After the prosperity and freedom of the 1920s, the subsequent decade in Europe grew more ominous with each passing year. As national economies declined, the remedies proposed by fascism seemed increasingly appealing to many, and the liberal intelligentsia was everywhere on the defensive. Miró could have hid behind his own success, and in fact he was spending more time in his farm at Montroig and was less frequently seen in Paris. His career was on a steady track—in 1935 there were exhibitions of his work in Brussels, Tenerife and Prague—and his private and family life was settled and harmonious. Miró was nevertheless attuned to the political and social currents around him, and in a series of pastels drawn in the summer of 1934 he suddenly evoked a new and startling sense of menace. These were the first of a series of works executed over the next four years which the artist himself called his "savage paintings." As Jacques Dupin has observed, the year 1935 in which the present work, Femme, was completed, marked an abrupt change in Miró's painting. The artist's imagination turned to grotesque, savage and anxiety-ridden imagery. "From the beginning of 1935, and for some years thereafter, no matter what Miró set out to do, his brush conjured up nothing but monsters" (Miró, New York, 1962, p. 265).

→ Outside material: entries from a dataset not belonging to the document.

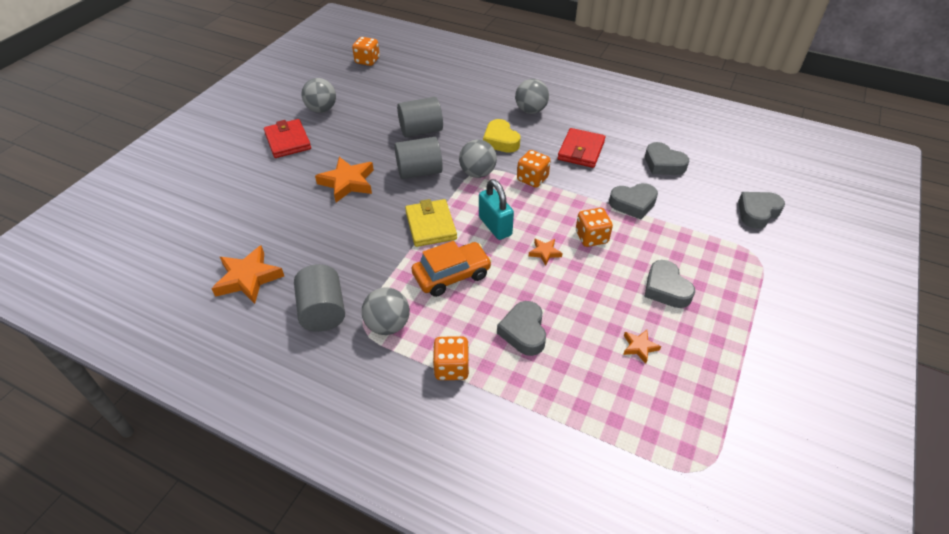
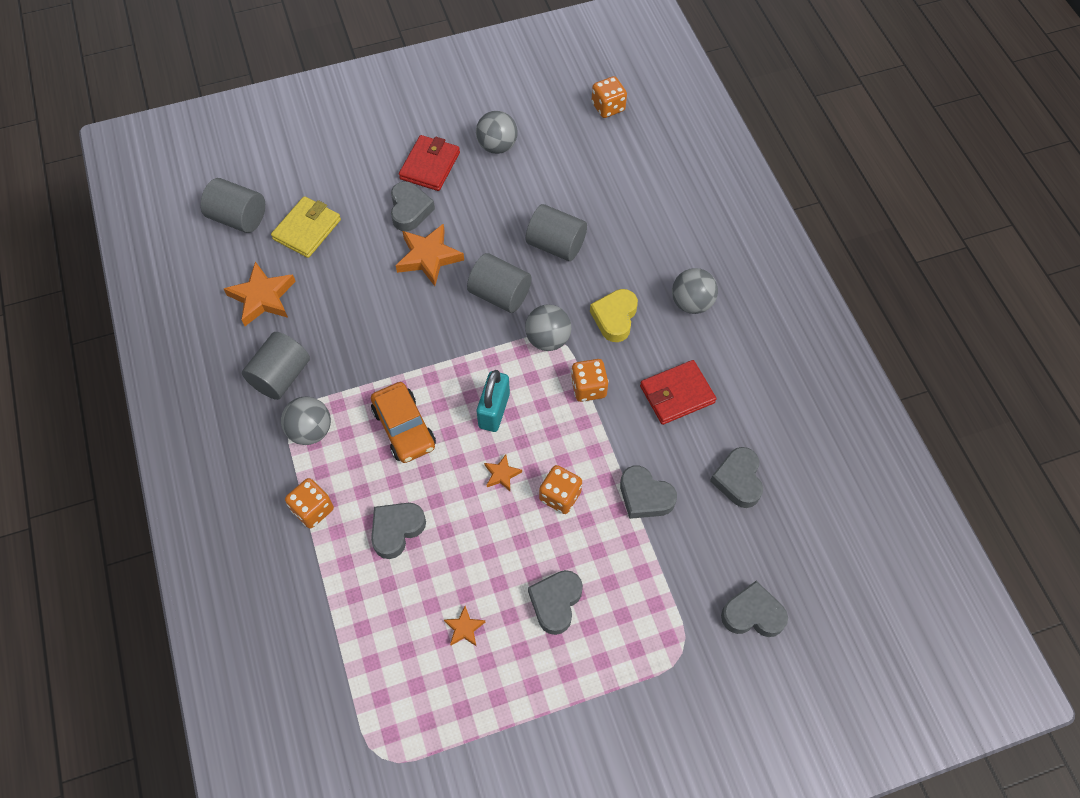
camera: 45 degrees right, 15 degrees up
yellow wallet [405,199,457,247] -> yellow wallet moved to [271,196,341,258]
orange car [411,241,492,297] -> orange car turned 45 degrees clockwise [371,382,436,463]
none -> grey cylinder [200,178,265,233]
none -> grey heart [391,181,435,231]

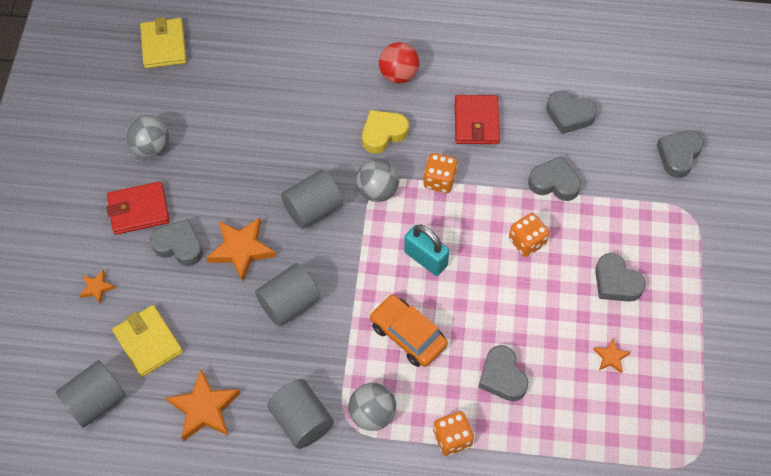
camera: 65 degrees left, 0 degrees up
orange car [371,382,436,463] -> orange car turned 135 degrees counterclockwise [370,294,448,367]
red wallet [399,135,460,191] -> red wallet turned 60 degrees counterclockwise [107,181,170,235]
orange star [484,454,522,491] -> orange star moved to [79,270,115,304]
grey cylinder [526,204,587,261] -> grey cylinder moved to [255,263,321,327]
yellow heart [590,289,638,342] -> yellow heart turned 105 degrees clockwise [362,110,409,154]
orange dice [592,76,627,118] -> yellow wallet [140,17,187,68]
grey heart [620,465,677,519] -> grey heart turned 135 degrees counterclockwise [528,156,581,201]
grey ball [672,268,718,314] -> red ball [379,42,419,84]

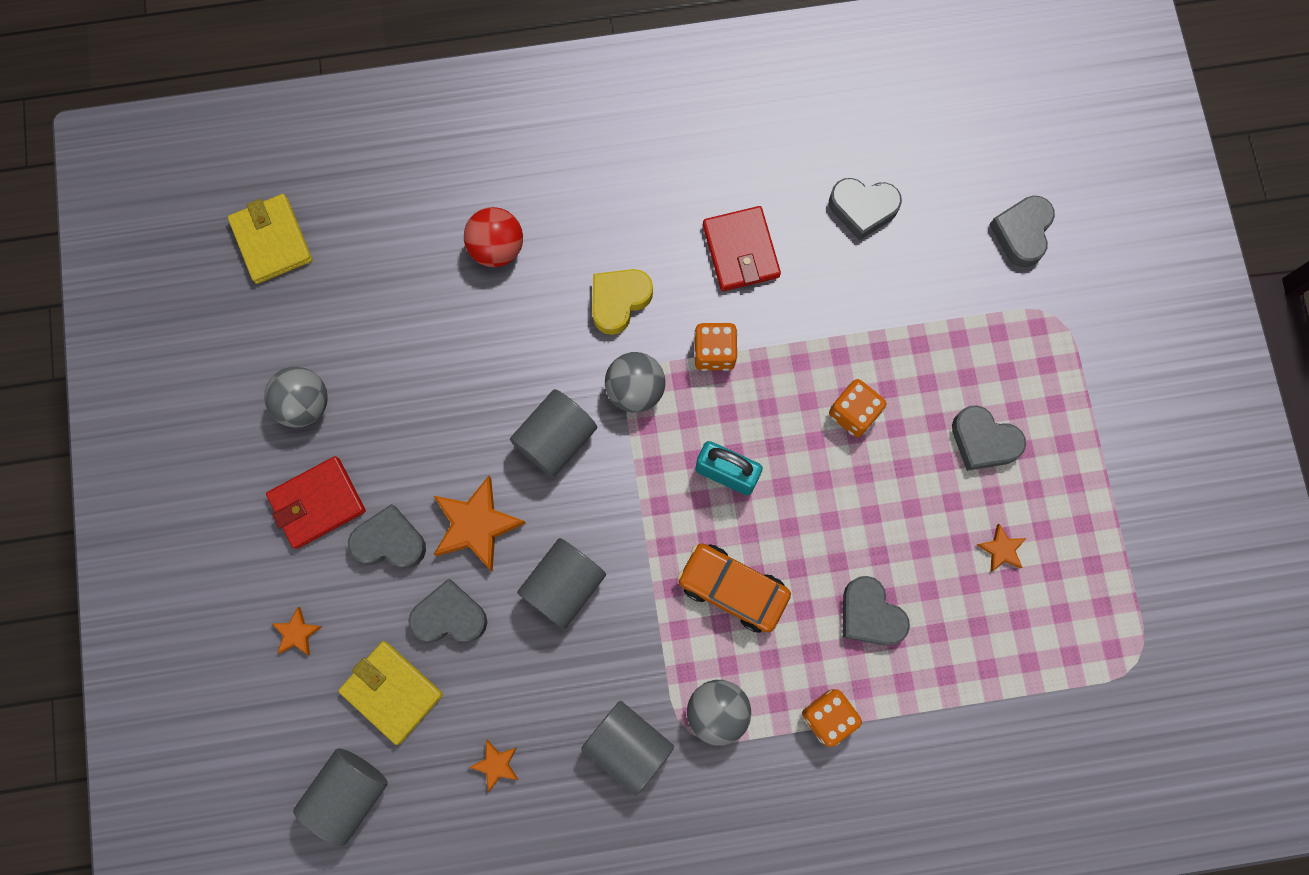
camera: 15 degrees left, 15 degrees up
orange star [166,370,240,442] -> orange star [469,740,518,792], size x0.51
red ball [379,42,419,84] -> red ball moved to [464,207,523,267]
grey heart [528,156,581,201] -> grey heart moved to [408,579,487,642]

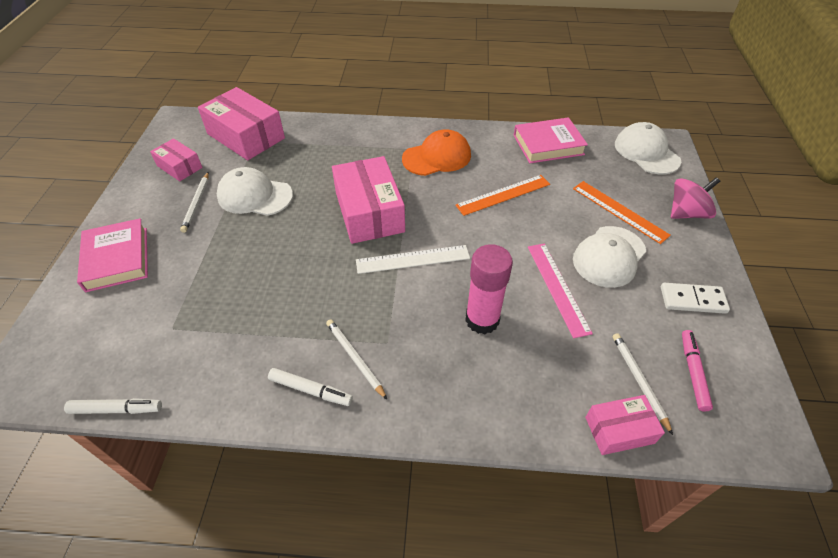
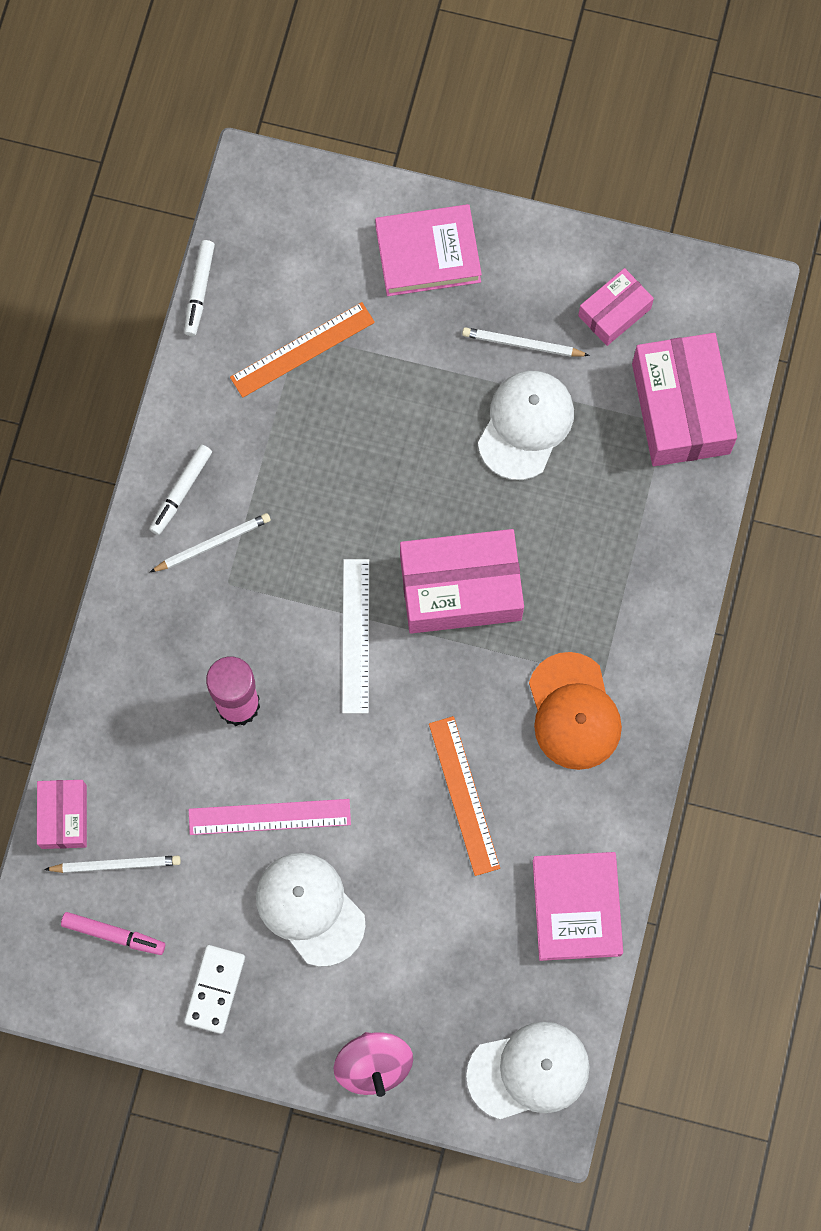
camera: 100 degrees right, 25 degrees up
pink box [198,87,285,160] -> pink box turned 60 degrees counterclockwise [632,333,737,466]
orange ruler [573,181,671,244] -> orange ruler moved to [230,302,375,398]

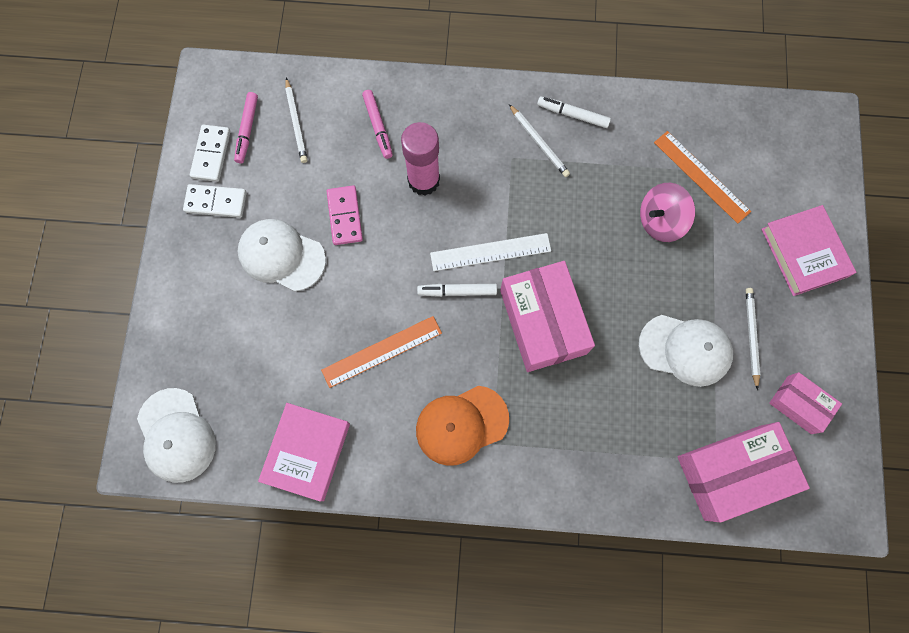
camera: 80 degrees right, 0 degrees up
pink box [37,780,87,849] -> none
white marker [184,240,215,336] -> white marker moved to [417,284,497,297]
pink ruler [189,799,351,835] -> pink domino [326,185,363,245]
white cap [256,853,366,967] -> white cap turned 105 degrees counterclockwise [237,219,326,291]
pink spinning top [334,1032,413,1097] -> pink spinning top moved to [640,183,695,242]
pink book [533,852,623,961] -> pink book turned 60 degrees counterclockwise [258,403,350,501]
none -> white domino [190,125,230,182]
none -> pink marker [362,90,393,159]

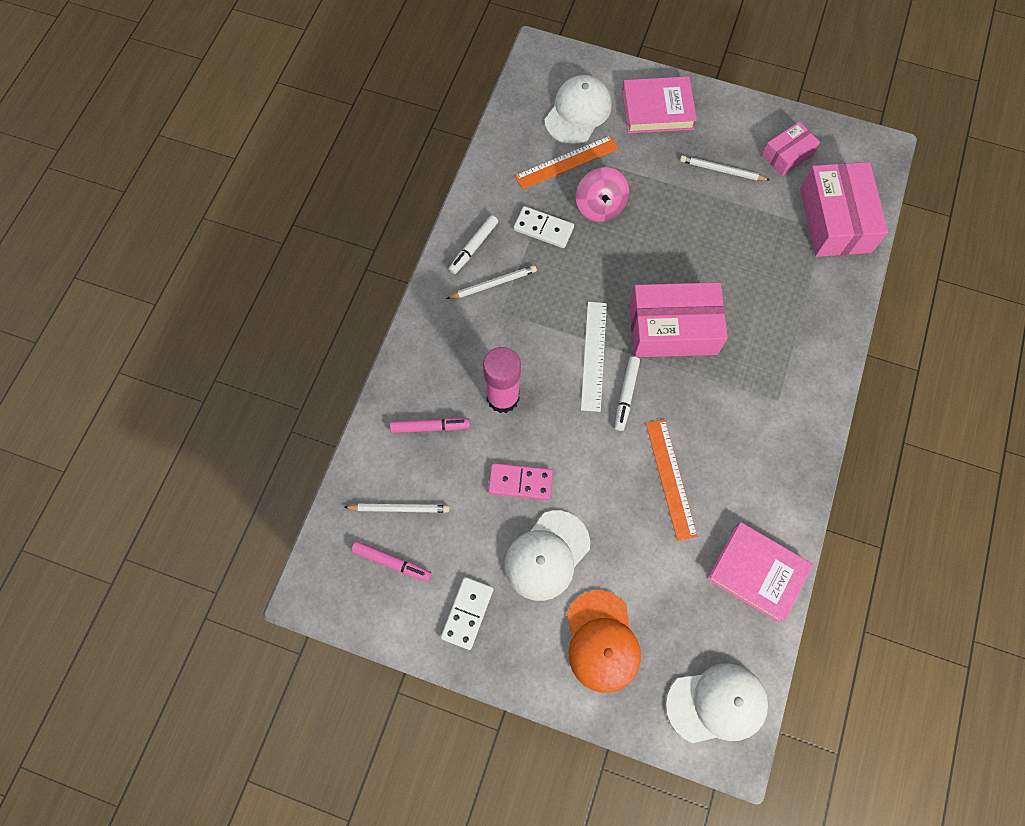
camera: 75 degrees left, 5 degrees down
white domino [190,125,230,182] -> white domino moved to [513,206,574,248]
orange cap [416,386,509,466] -> orange cap moved to [567,590,641,693]
white cap [639,315,733,387] -> white cap moved to [544,75,612,145]

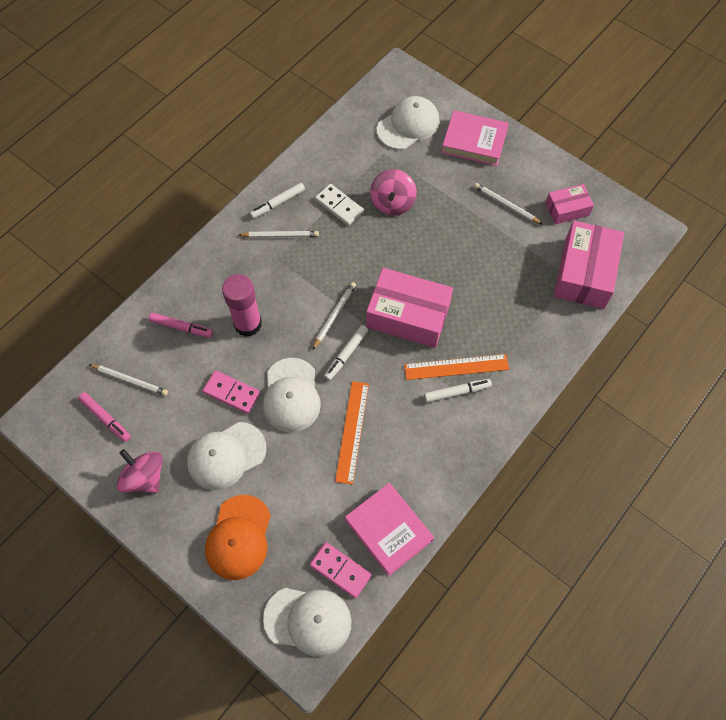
camera: 20 degrees right, 5 degrees down
white domino [441,577,493,650] -> pink spinning top [117,449,163,493]
orange ruler [515,136,619,190] -> orange ruler moved to [404,354,509,380]
white ruler [581,302,607,412] -> white pencil [312,282,356,350]
none -> white cap [263,358,321,433]
none -> pink domino [310,542,371,598]
none -> white marker [424,379,492,403]

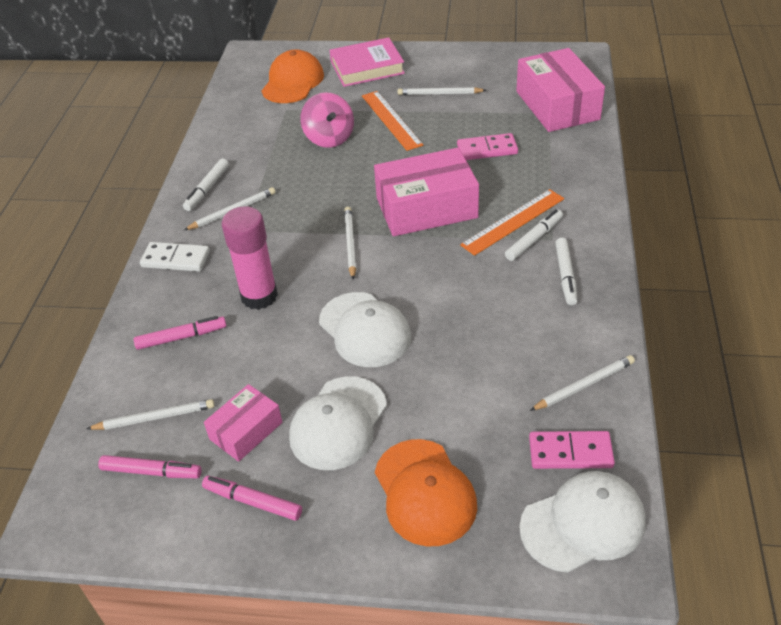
camera: 30 degrees left, 20 degrees down
pink spinning top [117,449,163,493] -> pink marker [202,476,302,521]
pink domino [203,370,260,414] -> pink domino moved to [457,133,518,160]
white domino [315,184,364,226] -> white domino moved to [140,242,210,272]
white marker [324,325,368,381] -> white marker moved to [555,238,578,305]
orange ruler [335,381,369,485] -> orange ruler moved to [362,91,423,151]
pink book [345,483,434,576] -> white pencil [530,355,635,411]
white cap [377,96,440,150] -> orange cap [261,50,324,103]
pink box [545,184,594,224] -> pink box moved to [204,384,282,462]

The figure in the present painting is both alluring and feminine as well as disjointed and monstrous—with her elegant eye lashes, puckered lips and perfectly round breasts that are off-set by her wildly swinging and distorted arms and oversized head. Standing on top of a mountain of dense black that starkly contrasts the energy of the color fields behind her, punctuated by the artist's own fingerprints, Femme typifies what Roland Penrose discussed the works of 1935 as: "The biomorphic shapes in pure colour, which had moved in rhythmic dance in the compositions of 1933, now became solidified into fierce embodiments of female monsters seen in brilliant colour" (Miró, London, 1970, pp. 49-51).
Dupin notes that Miró attempted to fight off the growing presence of these monstrous figures in his work and this effort is best expressed through his gouaches of 1935: "The gouaches done in the summer of 1935 have shown us how Miró was sometimes surprised and overwhelmed by the images of terror that pursued him. We saw, too, how sometimes he succeeded, by force of will or trickery, to drive them away or otherwise get free of them. He had not accepted their intrusion as an irresistible fatality, still less as a possible means of salvation. In the end, however, the monsters defeated him; they came to stay. In the fall of 1935 he realized that he would be able to free himself from them, if ever, only by putting all his resources at their disposal—his palette, his line, his sensibility, and his intelligence" (ibid., p. 199).